L'idée selon laquelle le coût de l'énergie dans l'espace est presque nul « a du mérite, mais elle est économiquement dangereuse si elle est prise isolément », a pointé M. Banerjee. « Les centres de données terrestres ont des dépenses opérationnelles d'électricité et de refroidissement élevées, mais des dépenses d'investissement modérées. En orbite, les coûts opérationnels liés à l'énergie sont proches de zéro, mais les dépenses d'investissement sont astronomiques », a-t-il rappelé. « Il faut construire la centrale électrique (panneaux solaires) et la tour de refroidissement (radiateurs), puis lancer le tout à un coût de plusieurs milliers de dollars par kilogramme », a expliqué M. Banerjee. Les coûts de lancement constituent un obstacle majeur. Les recherches de Google ont montré que les coûts doivent passer sous la barre des 200 dollars par kilogramme d'ici le milieu des années 2030 pour que les centres de données orbitaux puissent rivaliser avec les installations terrestres en termes de coûts. Falcon 9 de SpaceX facture actuellement environ 2 500 dollars par kilogramme. Le renouvellement du matériel vient compliquer le défi. Sur Terre, les entreprises renouvellent leurs équipements tous les trois à cinq ans. « Dans l'espace, le matériel ne peut pas être mis à niveau une fois lancé », a déclaré M. Banerjee. « Si Aetherflux lance les GPU H100 en 2027, ils seront obsolètes d'ici 2030 », a-t-il ajouté. « Les fournisseurs orbitaux doivent traiter les satellites comme des objets jetables, en lançant de nouveaux clusters chaque année, ce qui augmente considérablement le coût total de possession. » 

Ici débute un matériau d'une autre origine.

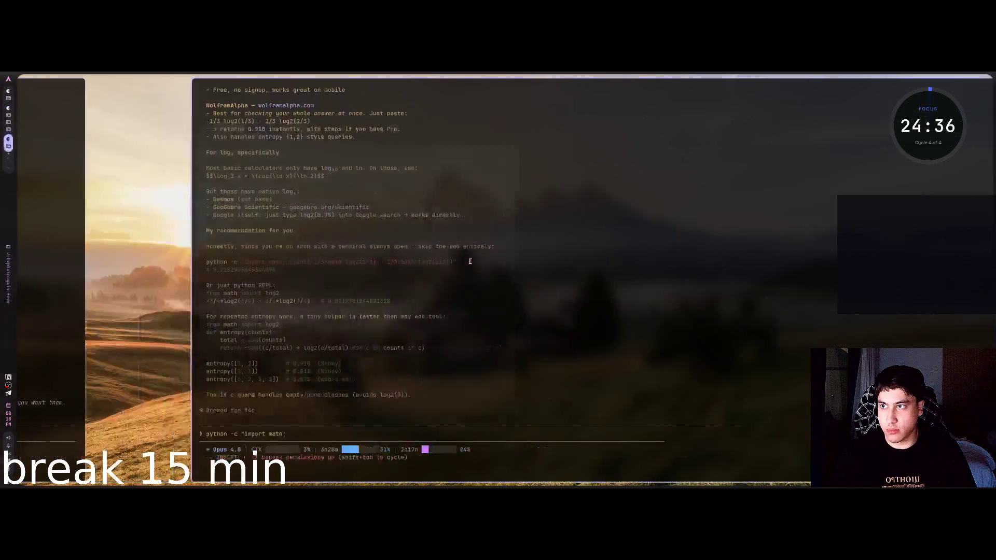
key("super+Down")
key("super+Down")
key("super+Down")
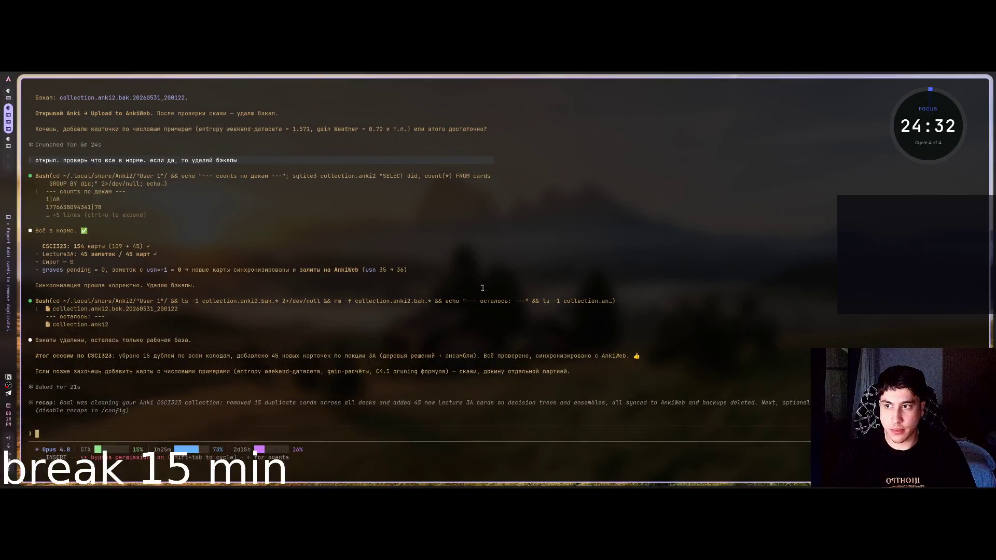
key("super+Down")
key("super+Down")
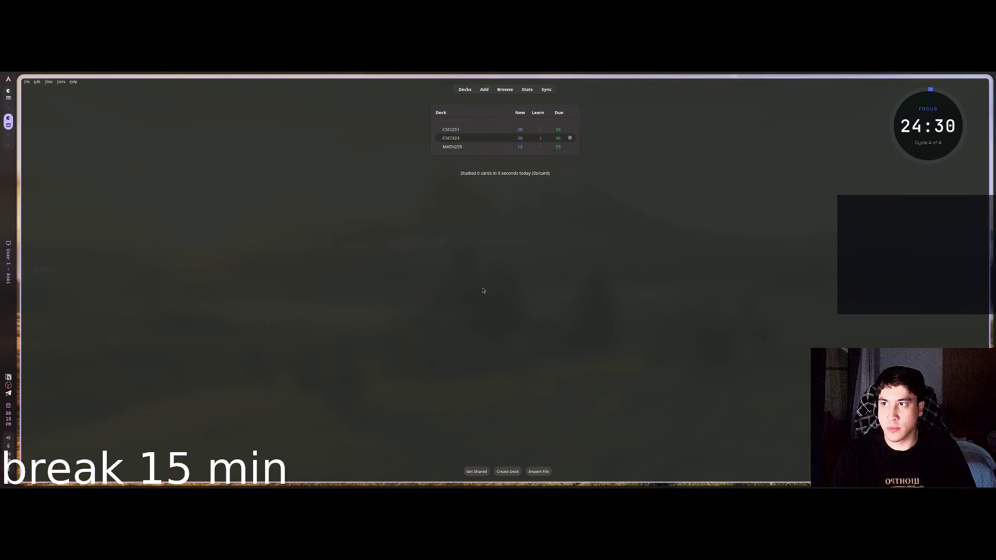
scroll(492, 268, "up", 6)
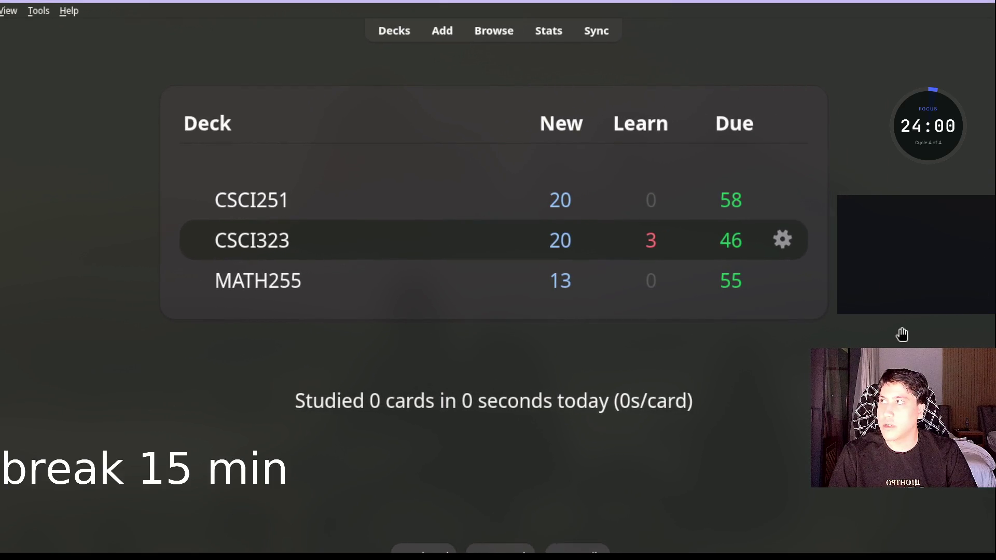
Step: Switch from Anki to the browser workspace with the album-art wallpaper
key("alt+Tab")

Le refroidissement ajoute un autre niveau de coût. « Dans le vide, le refroidissement ne se fait que par rayonnement, ce qui nécessite d'énormes panneaux radiateurs. Chaque kilogramme de radiateur augmente les coûts de lancement, réduisant ainsi les économies réalisées grâce à l'énergie solaire gratuite », a-t-il expliqué. « Compte tenu de ces défis, plus de 70 % des DSI estiment que l’avantage en termes de coût total doit être au moins de 30 à 40 % avant d'envisager des options orbitales », a constaté M. Gogia, citant les données de Greyhound Research. Mais, malgré ces obstacles, les prévisions du marché restent optimistes. BIS Research prévoit que le marché des centres de données en orbite atteindra 1,77 milliard de dollars en 2029 et 39,09 milliards de dollars d'ici 2035.  

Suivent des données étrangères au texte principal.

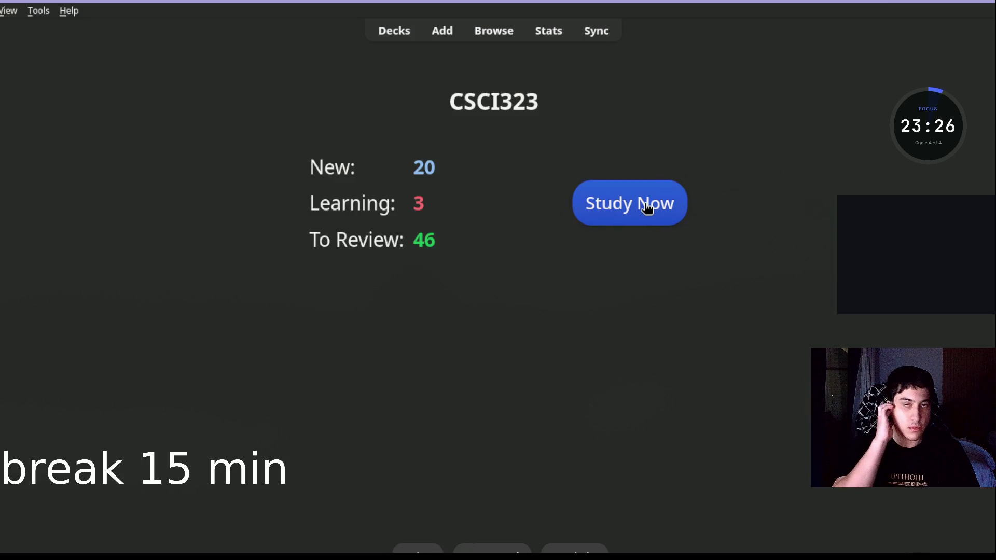
Step: Start studying CSCI323 with enlarged card text and reveal the ICA card's answer
left_click(619, 223)
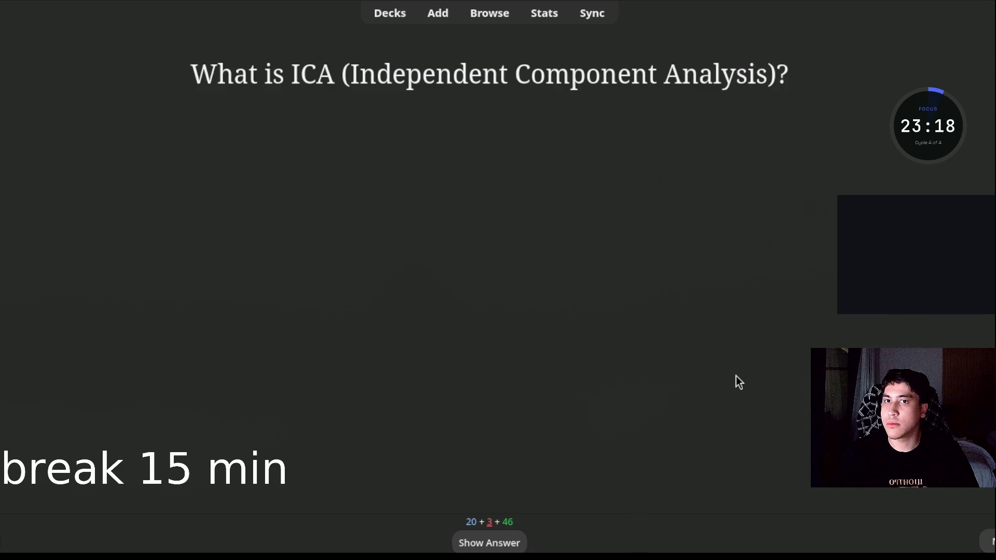
key("ctrl+plus")
key("ctrl+plus")
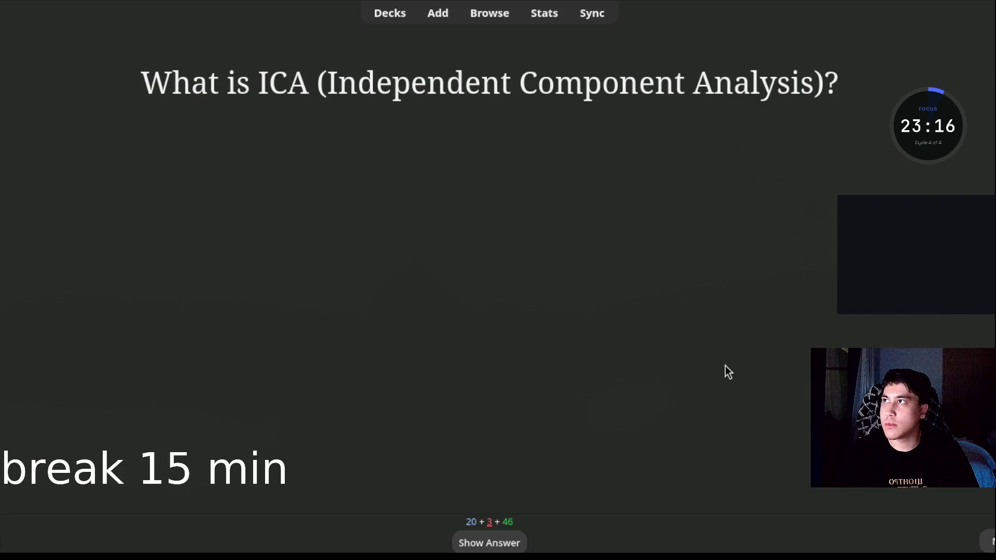
key("F11")
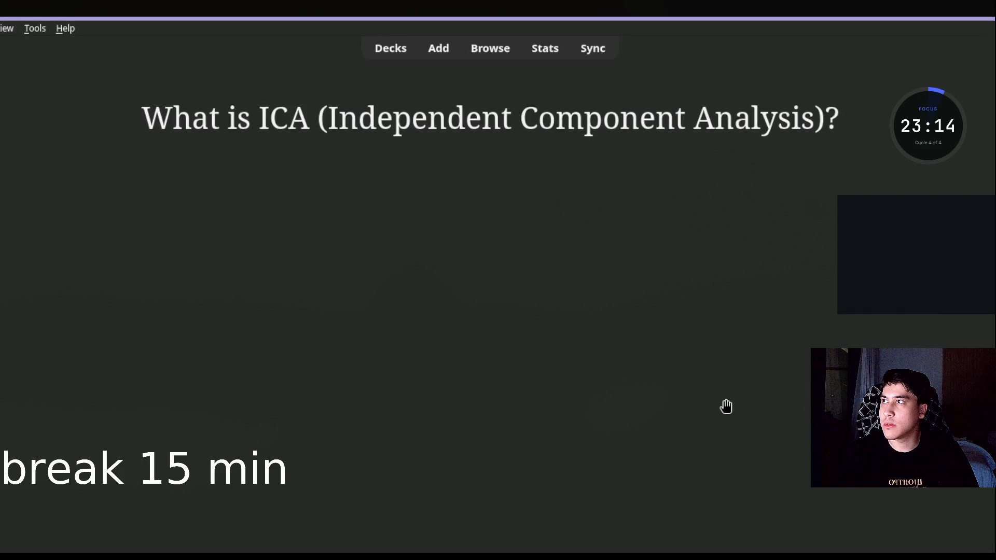
key("F11")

Des prévisions temporelles divergentes 

« Les délais annoncés doivent être considérés comme des objectifs ambitieux et non comme des repères de planification pour les DSI », a estimé M. Gogia. « Les projets pilotes réalistes pour les charges de travail de niveau production sont plus susceptibles de voir le jour vers la fin de cette décennie. » Pour les architectes réseau qui planifient l'infrastructure, « l'informatique orbitale doit être considérée comme une région spécialisée ultra-éloignée, faiblement couplée aux systèmes existants », a-t-il ajouté, « car les temps de réponse restent de l'ordre de quelques dizaines de millisecondes, ce qui est acceptable pour la formation par lots en IA, mais ne convient pas aux systèmes transactionnels. » 

M. Banerjee voit la proposition de valeur sous un angle différent. « Les responsables IT doivent considérer l'informatique orbitale non pas comme un moyen de réduire les coûts, mais comme un moyen d'assurer la durabilité et la disponibilité », a-t-il fait valoir. « On ne va pas dans l'espace pour économiser de l'argent sur sa facture cloud. On y va pour accéder à 500 mégawatts d'énergie verte que le réseau électrique de l’État ou de la région n’est tout simplement pas en mesure de fournir. » Pour l'instant, les deux analystes recommandent la prudence. « Au cours des trois à cinq prochaines années, les centres de données orbitaux devraient occuper une place importante dans la planification des scénarios, et non pas être considérés comme une dépendance dans les programmes de transformation fondamentaux », a convenu M. Gogia.